● AUSGANGSTEXT
★ ★ ★

Aber es passt halt gut, dass nun auch die FDP dabei ist, sich neu zu erfinden und wieder eine Partei sein will, die in der liberalen Idee mehr sieht als die ökonomische Spielart des Neoliberalismus. „Die FDP muss sich grundlegend ändern“, sagt Ilkhanipour. „Möglicherweise ist sie schon dabei.“
Wie sehr sich das Politikverständnis der Liberalen in den vergangenen Jahrzehnte geändert hat, zeigt ein Blick zurück auf jene Zeit, als der führe SPD-Chef und Bundeskanzler Willy Brandt zusammen mit dem liberalen Außenminister Walter Scheel seine Ostpolitik umsetzte. In ihren Freiburger Thesen aus dem Jahr 1971 etwa forderte die FDP eine Reform des Kapitalismus. Wörtlich heißt es dort: „Der Kapitalismus hat, gestützt auf Wettbewerb und Leistungswillen des Einzelnen, zu großen wirtschaftlichen Erfolgen, aber auch zu gesellschaftlicher Ungerechtigkeit geführt. Die liberale Reform des Kapitalismus erstrebt die Aufhebung der Ungleichgewichte (…) Liberalismus fordert Demokratisierung der Gesellschaft. Nach dem Grundsatz: Die Gesellschaft sind wir alle! erstrebt der Liberalismus die Demokratisierung der Gesellschaft durch größtmögliche und gleichberechtigte Teilhabe aller an der durch Arbeitsteilung ermöglichten Befriedigung der individuellen Bedürfnisse und Entfaltung der persönlichen Fähigkeiten.“
In dem Positionspapier der Liberalen Sozialdemokraten finden sich heute Sätze, die vermutlich auch der neu gewählte FDP-Chef Philipp Rösler unterschreiben könnte: „Sozialdemokratische Politik kämpft für Menschenwürde und Freiheit des Einzelnen, der als verantwortungsbewusstes Mitglied der Gemeinschaft in der Pflicht für seine Mitmenschen steht. Toleranz, Bürgerrechte und Partizipation für alle schaffen sozialen Frieden.“
Demokratietheoretisch gelten Liberalismus und der von Sozialdemokratie angestrebte demokratische Sozialismus gemeinhin als unvereinbar. Diese Argumentation vergisst aber nicht nur die oft erfolgreiche parlamentarische Zusammenarbeit von Sozialdemokraten und Liberalen, sondern auch, dass die soziale Idee historisch aus dem Liberalismus erwuchs. An dieser Stelle sei an einen Brief von Friedrich Engels an den sozialdemokratischen Politiker und Denker Karl Kautsky erinnert. „Der Liberalismus ist die Wurzel des Sozialismus, will man also radikal verfahren, so muss man den Liberalismus kaputtmachen, dann verdorrt der Sozialismus von selbst“, schrieb Engels am 5. März 1892.

★ ★ ★

● AUSZUG DATENSATZ
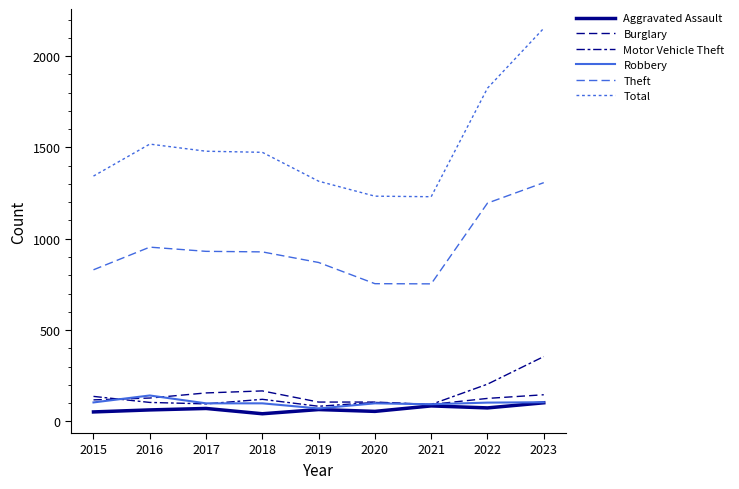

What value does the Theft series have at 2023?

1307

★ ★ ★

● AUFGABENSTELLUNG
(1) Stimmen die folgenden Aussagen mit dem Text über Liberale und Sozialdemokraten überein? Antworte jeweils mit Ja oder Nein und zitiere die entscheidenden Worte des Textes wörtlich.
(a) Die Freiburger Thesen der FDP stammen aus dem Jahr 1971.
(b) Engels schrieb seinen Brief an Karl Kautsky im Jahr 1871.
(c) Liberalismus und demokratischer Sozialismus gelten demokratietheoretisch gemeinhin als vereinbar.
(2) Nimm den Text über Liberale und Sozialdemokraten dort wieder auf, wo er endet, und schreibe ihn weiter.

● LÖSUNGEN IN REIHENFOLGE
(1)
(a) Ja: „In ihren Freiburger Thesen aus dem Jahr 1971“
(b) Nein: „schrieb Engels am 5. März 1892“
(c) Nein: „gelten Liberalismus und der von Sozialdemokratie angestrebte demokratische Sozialismus gemeinhin als unvereinbar“

(2)
In den Wirren des 19. Jahrhunderts war der Liberalismus lange Zeit fester ideeller und politischer Bestandteil der Arbeiterbewegung. So gründete die im Nationalverein zusammengeschlossene liberale und demokratische Bewegung den Vereinstags Deutscher Arbeitervereine (VDAV). Sie reagierten damit auf Ferdinand Lasalle, der zuvor den „Allgemeinen deutschen Arbeiterverein“ ins Leben gerufen hatte. Anfangs führten vor allem Linksliberale die Geschäfte des VDAV. Das änderte sich, als August Bebel zum Vorsitzenden gewählt wurde. Von da an nahm zeitweilig auch Karl Marx Einfluss auf die Organisation. Schließlich provozierten die Linken unter Bebels Führung die Trennung von den Liberalen und Demokraten und gingen getrennte Wege. Das hinderte Sozialdemokraten, Liberale und die Zentrumspartei 1919 jedoch nicht darin, die sogenannte „Weimarer Koalition“ zu bilden. Sie galt als „Vernunftregierung der linken Mitte“.
In der linken Mitte verorteten sich auch die sozial-liberalen Koaltionen Brandts und Schmidts in den siebziger Jahren des vergangenen Jahrhunderts ein. Nach deren Bruch am 1. Oktober 1982 durch die FDP entfernten sich SPD und Liberale inhaltlich immer weiter voneinander. Auch als die Sozialdemokraten später unter der Führung von Gerhard Schröder eng an das Arbeitgeberlager heranrückten und einen gemäßigten marktliberalen Kurs einschlugen, blieb die Kluft zu den Liberalen groß, die bereits in den neunziger Jahren den Weg zur reinen Klientel- und Steuersenkungspartei eingeschlagen hatten.
In seiner Antrittsrede als neuer Parteichef versicherte Rösler am Wochenende, dies rasch wieder ändern zu wollen. Seine Partei müsse sich auf ihren „klaren liberalen Kompass“ besinnen und sich wieder den Problemen der „ganz normalen Menschen“ im Alltag zuwenden, sagte er. Die Liberalen Sozialdemokraten aus Hamburg hörten diese Botschaft gern. Im Netz sind sie unter www.liberale-sozialdemokraten.de zu finden.